» **What is being asked**
Report every line of the material that contains the string "para".

» **Extracted information**
──────────────────────────────
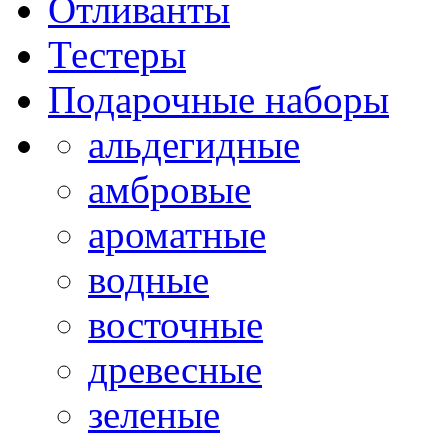
Отливанты
Тестеры
Подарочные наборы
альдегидные
амбровые
ароматные
водные
восточные
древесные
зеленые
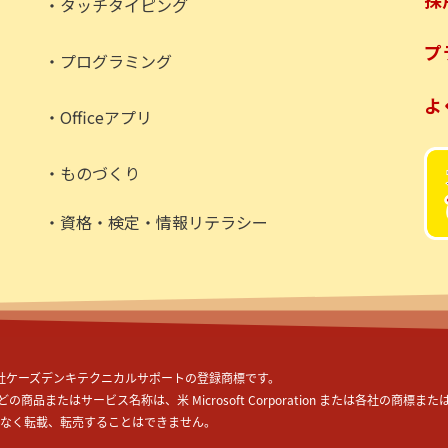
・タッチタイピング
プ
・プログラミング
よ
・Officeアプリ
・ものづくり
・資格・検定・情報リテラシー
社ケーズデンキテクニカルサポートの登録商標です。
 などの商品またはサービス名称は、米 Microsoft Corporation または各社の商標
なく転載、転売することはできません。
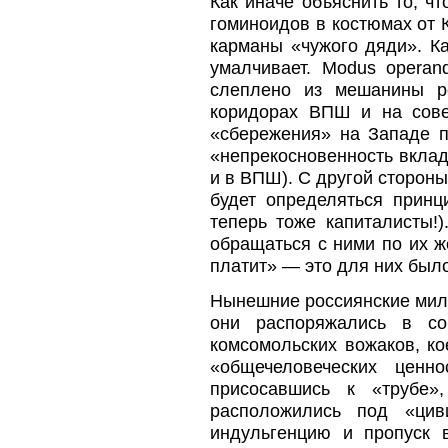
Как иначе объяснить то, ч
гоминоидов в костюмах от 
карманы «чужого дяди». К
умалчивает. Мodus operan
слеплено из мешанины р
коридорах ВПШ и на совет
«сбережения» на Западе п
«непрекосновенность вкладо
и в ВПШ). С другой стороны
будет определяться принц
теперь тоже капиталисты!
обращаться с ними по их ж
платит» — это для них был
Нынешние россиянские милл
они распоряжались в со
комсомольских вожаков, ко
«общечеловеческих ценн
присосавшись к «трубе
расположились под «цив
индульгенцию и пропуск 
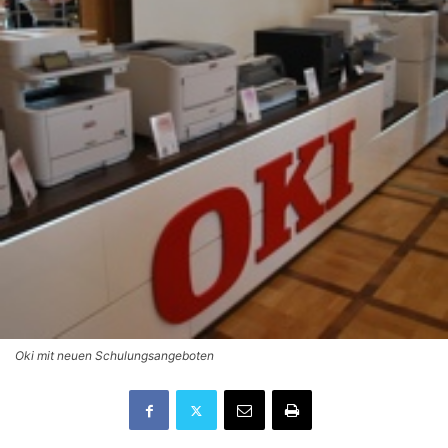
Oki mit neuen Schulungsangeboten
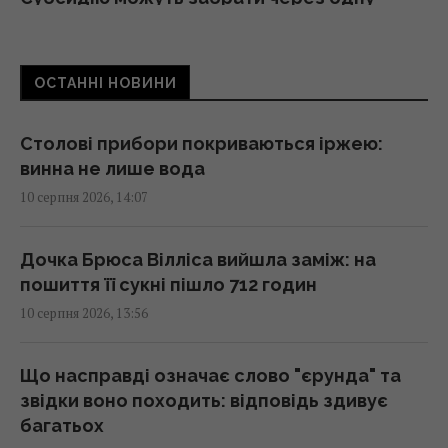
покупку: юрист назвав суму
13:57 понеділок, 10 серпня 2026
ОСТАННІ НОВИНИ
Режим польоту виявився марним: як
насправді прискорити зарядку смартфона
Столові прибори покриваються іржею:
13:55 понеділок, 10 серпня 2026
винна не лише вода
10 серпня 2026, 14:07
Toyota не змогла конкурувати з
китайськими автогігантами: японці змінили
Дочка Брюса Вілліса вийшла заміж: на
стратегію
пошиття її сукні пішло 712 годин
13:50 понеділок, 10 серпня 2026
10 серпня 2026, 13:56
Книгу повернули до бібліотеки через 150
Що насправді означає слово "єрунда" та
років: сума штрафу виявилася
звідки воно походить: відповідь здивує
астрономічною
багатьох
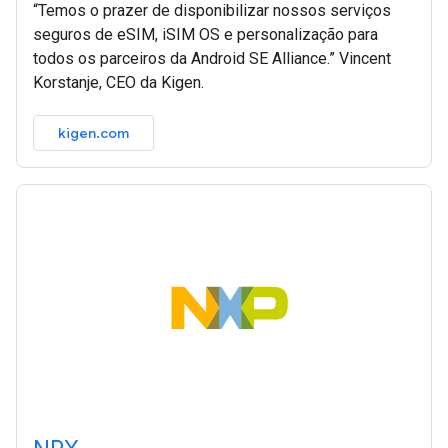
“Temos o prazer de disponibilizar nossos serviços
seguros de eSIM, iSIM OS e personalização para
todos os parceiros da Android SE Alliance.” Vincent
Korstanje, CEO da Kigen.
kigen.com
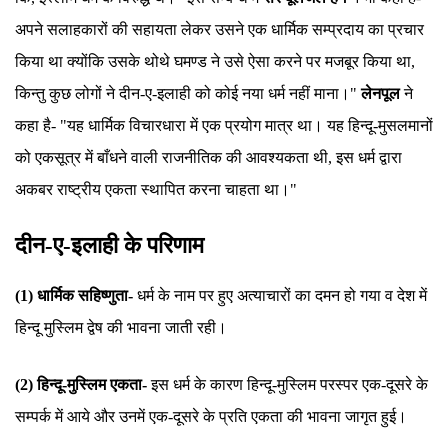
अपने सलाहकारों की सहायता लेकर उसने एक धार्मिक सम्प्रदाय का प्रचार
किया था क्योंकि उसके थोथे घमण्ड ने उसे ऐसा करने पर मजबूर किया था,
किन्तु कुछ लोगों ने दीन-ए-इलाही को कोई नया धर्म नहीं माना।"
लेनपूल
ने
कहा है- "यह धार्मिक विचारधारा में एक प्रयोग मात्र था। यह हिन्दू-मुसलमानों
को एकसूत्र में बाँधने वाली राजनीतिक की आवश्यकता थी, इस धर्म द्वारा
अकबर राष्ट्रीय एकता स्थापित करना चाहता था।"
दीन-ए-इलाही के परिणाम
(1) धार्मिक सहिष्णुता-
धर्म के नाम पर हुए अत्याचारों का दमन हो गया व देश में
हिन्दू मुस्लिम द्वेष की भावना जाती रही।
(2) हिन्दू-मुस्लिम एकता-
इस धर्म के कारण हिन्दू-मुस्लिम परस्पर एक-दूसरे के
सम्पर्क में आये और उनमें एक-दूसरे के प्रति एकता की भावना जागृत हुई।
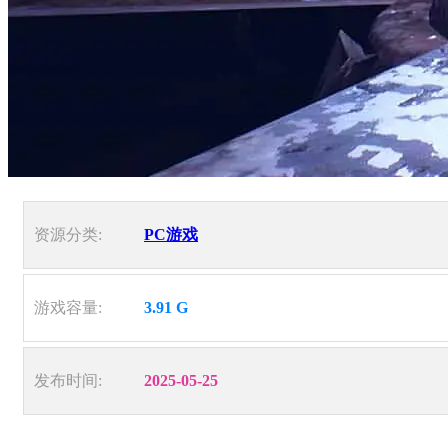
资源分类:
PC游戏
游戏容量:
3.91 G
发布时间:
2025-05-25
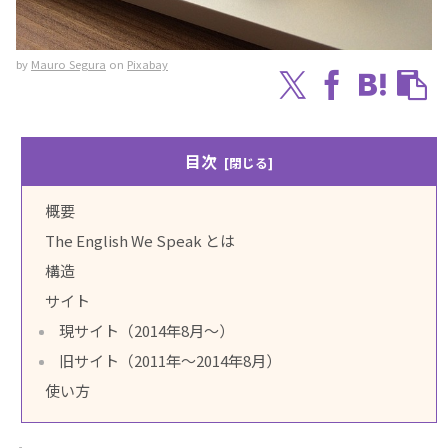
by
Mauro Segura
on
Pixabay
目次
概要
The English We Speak とは
構造
サイト
現サイト（2014年8月～）
旧サイト（2011年～2014年8月）
使い方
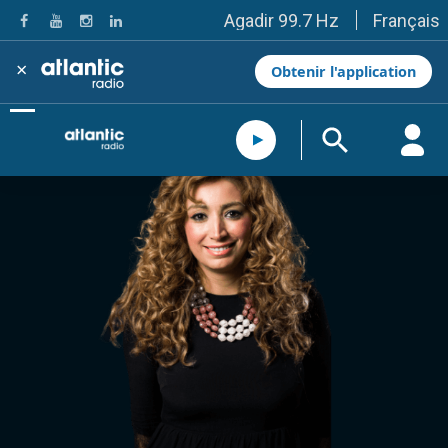
Français
Agadir 99.7 Hz
Tanger 103.3 Hz
Tétouan 87.8 Hz
×
Obtenir l'application
Fès 98.8 Hz
Meknès 97.2 Hz
El Jadida 97.3
Settat 104,6
Chefchaouen 106.4
Essaouira 96.6
Safi 92.3
Taza 103.0
Taounate 95.6
Tiznit 103.1
SkhourRhamna 92.2
Taroudant 104.9
Guelmim 91.9
Tan-Tan 95.2
Tafraout 104.9
Casablanca 92.5 Hz
Rabat, Salé 106.9 Hz
Marrakech 90.5 Hz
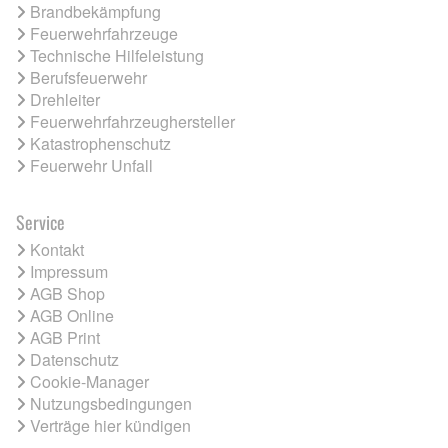
Brandbekämpfung
Feuerwehrfahrzeuge
Technische Hilfeleistung
Berufsfeuerwehr
Drehleiter
Feuerwehrfahrzeughersteller
Katastrophenschutz
Feuerwehr Unfall
Service
Kontakt
Impressum
AGB Shop
AGB Online
AGB Print
Datenschutz
Cookie-Manager
Nutzungsbedingungen
Verträge hier kündigen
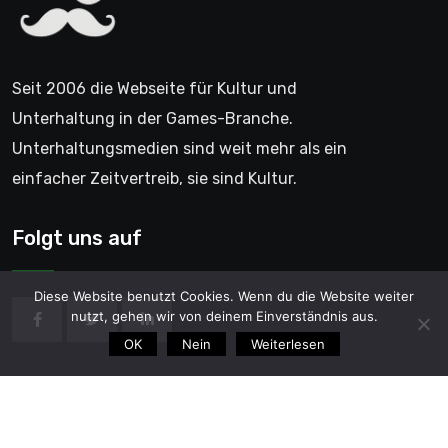
Seit 2006 die Webseite für Kultur und
Unterhaltung in der Games-Branche.
Unterhaltungsmedien sind weit mehr als ein
einfacher Zeitvertreib, sie sind Kultur.
Folgt uns auf
Diese Website benutzt Cookies. Wenn du die Website weiter
nutzt, gehen wir von deinem Einverständnis aus.
OK
Nein
Weiterlesen
© 2006 - GentleGamer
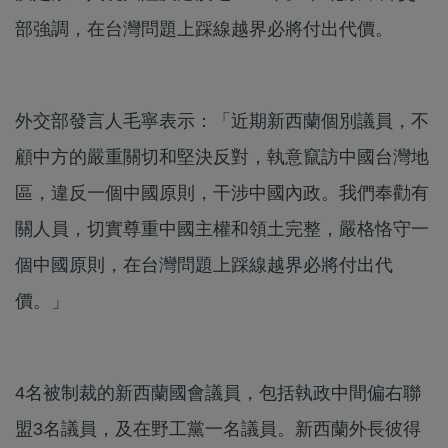
部強調，在台灣問題上踩線越界必將付出代價。
外交部發言人毛寧表示：「近期新西蘭個別議員，不
顧中方的嚴重關切和堅決反對，執意竄訪中國台灣地
區，違反一個中國原則，干涉中國內政。我們奉勸有
關人員，切實尊重中國主權和領土完整，嚴格恪守一
個中國原則，在台灣問題上踩線越界必將付出代
價。」
4名被制裁的新西蘭國會議員，包括執政中間偏右聯
盟3名議員，及在野工黨一名議員。新西蘭外長彼得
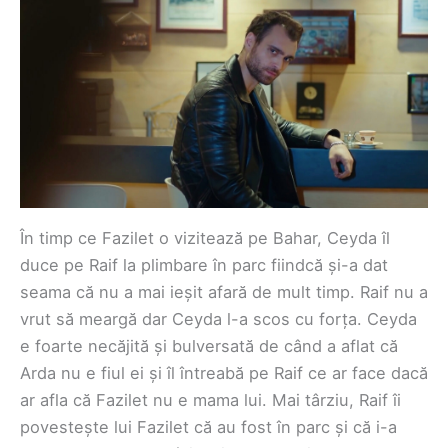
În timp ce Fazilet o vizitează pe Bahar, Ceyda îl
duce pe Raif la plimbare în parc fiindcă și-a dat
seama că nu a mai ieșit afară de mult timp. Raif nu a
vrut să meargă dar Ceyda l-a scos cu forța. Ceyda
e foarte necăjită și bulversată de când a aflat că
Arda nu e fiul ei și îl întreabă pe Raif ce ar face dacă
ar afla că Fazilet nu e mama lui. Mai târziu, Raif îi
povestește lui Fazilet că au fost în parc și că i-a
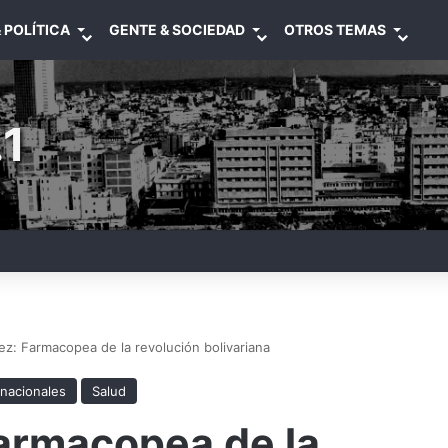
 POLÍTICA
GENTE & SOCIEDAD
OTROS TEMAS
1
ez: Farmacopea de la revolución bolivariana
rnacionales
Salud
Farmacopea de la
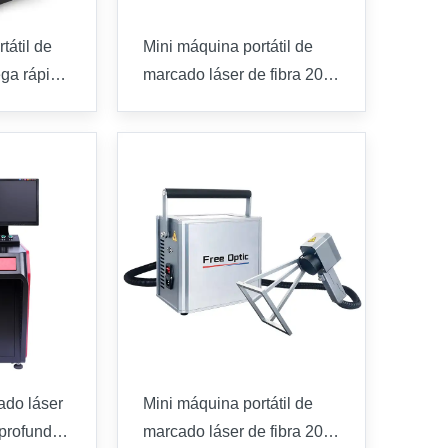
tátil de
Mini máquina portátil de
ega rápida
marcado láser de fibra 20W
áser de
30W 50W para la venta
na de
Precio directo de fábrica
nillo de
Marcador láser de grabado
ado láser
Mini máquina portátil de
profundo,
marcado láser de fibra 20W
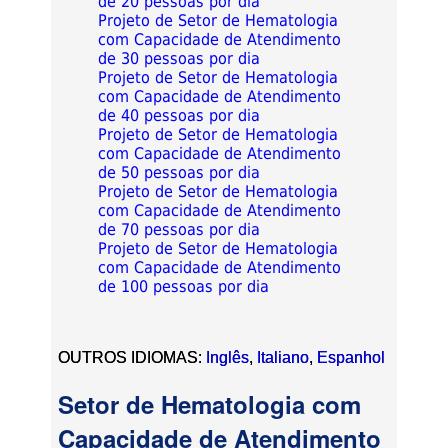
de 20 pessoas por dia
Projeto de Setor de Hematologia
com Capacidade de Atendimento
de 30 pessoas por dia
Projeto de Setor de Hematologia
com Capacidade de Atendimento
de 40 pessoas por dia
Projeto de Setor de Hematologia
com Capacidade de Atendimento
de 50 pessoas por dia
Projeto de Setor de Hematologia
com Capacidade de Atendimento
de 70 pessoas por dia
Projeto de Setor de Hematologia
com Capacidade de Atendimento
de 100 pessoas por dia
OUTROS IDIOMAS:
Inglês
,
Italiano
,
Espanhol
Setor de Hematologia com
Capacidade de Atendimento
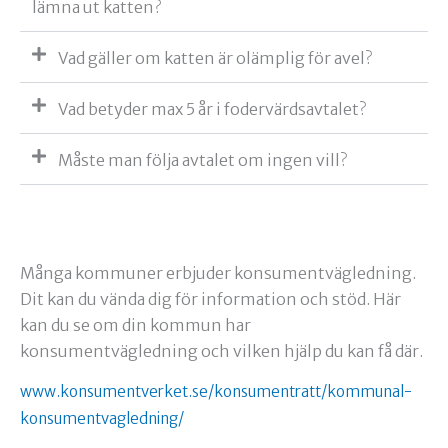
lämna ut katten?
Vad gäller om katten är olämplig för avel?
Vad betyder max 5 år i fodervärdsavtalet?
Måste man följa avtalet om ingen vill?
Många kommuner erbjuder konsumentvägledning.
Dit kan du vända dig för information och stöd. Här
kan du se om din kommun har
konsumentvägledning och vilken hjälp du kan få där.
www.konsumentverket.se/konsumentratt/kommunal-
konsumentvagledning/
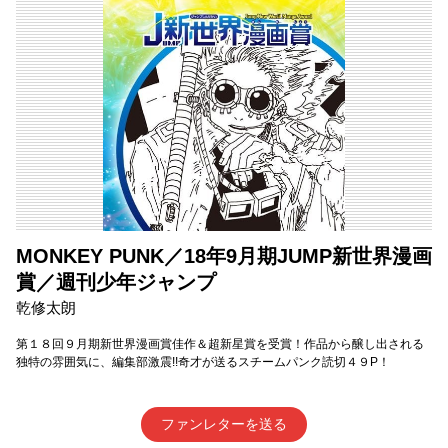
MONKEY PUNK／18年9月期JUMP新世界漫画
賞／週刊少年ジャンプ
乾修太朗
第１８回９月期新世界漫画賞佳作＆超新星賞を受賞！作品から醸し出される
独特の雰囲気に、編集部激震!!奇才が送るスチームパンク読切４９P！
ファンレターを送る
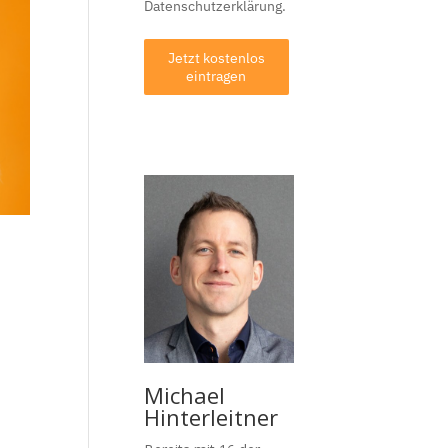
Datenschutzerklärung.
Jetzt kostenlos
eintragen
Michael
Hinterleitner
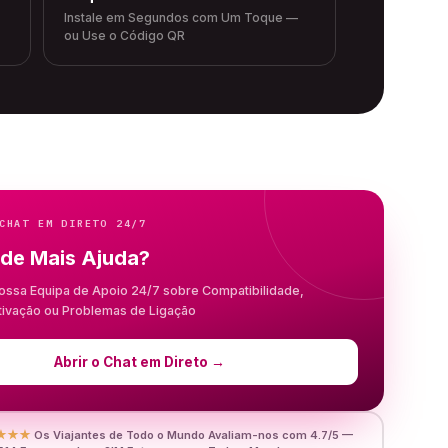
Instale em Segundos com Um Toque —
ou Use o Código QR
CHAT EM DIRETO 24/7
 de Mais Ajuda?
ossa Equipa de Apoio 24/7 sobre Compatibilidade,
Ativação ou Problemas de Ligação
Abrir o Chat em Direto
→
★★★
Os Viajantes de Todo o Mundo Avaliam-nos com 4.7/5 —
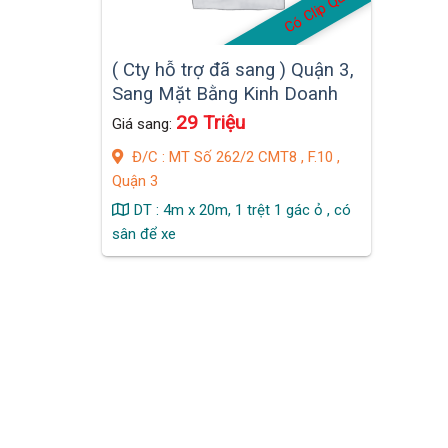
Có Clip Quán
( Cty hỗ trợ đã sang ) Quận 3,
Sang Mặt Bằng Kinh Doanh
N/C , MB Mới đẹp, MT KD
29 Triệu
Giá sang:
đường lớn 262/2 CMT8 ,
Đ/C : MT Số 262/2 CMT8 , F.10 ,
F.10
Quận 3
DT : 4m x 20m, 1 trệt 1 gác ỏ , có
sân để xe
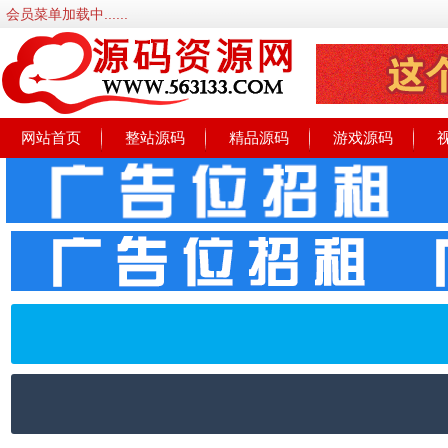
会员菜单加载中......
网站首页
整站源码
精品源码
游戏源码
──────────────────────────────
» **Output of the task**
seguros de eSIM, iSIM OS e personalização para
30W 50W para la venta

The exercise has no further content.